→ **WHAT THE TASK ASKS**:
Copy out the lines below, unchanged.

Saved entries
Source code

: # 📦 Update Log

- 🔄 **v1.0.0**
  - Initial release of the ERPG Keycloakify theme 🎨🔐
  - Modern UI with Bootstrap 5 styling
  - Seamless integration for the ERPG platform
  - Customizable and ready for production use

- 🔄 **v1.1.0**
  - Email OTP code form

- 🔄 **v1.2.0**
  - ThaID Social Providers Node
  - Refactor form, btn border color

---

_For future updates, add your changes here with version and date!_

→ **WRITTEN RESPONSE**:
Source code

: # 📦 Update Log

- 🔄 **v1.0.0**
  - Initial release of the ERPG Keycloakify theme 🎨🔐
  - Modern UI with Bootstrap 5 styling
  - Seamless integration for the ERPG platform
  - Customizable and ready for production use

- 🔄 **v1.1.0**
  - Email OTP code form

- 🔄 **v1.2.0**
  - ThaID Social Providers Node
  - Refactor form, btn border color

---

_For future updates, add your changes here with version and date!_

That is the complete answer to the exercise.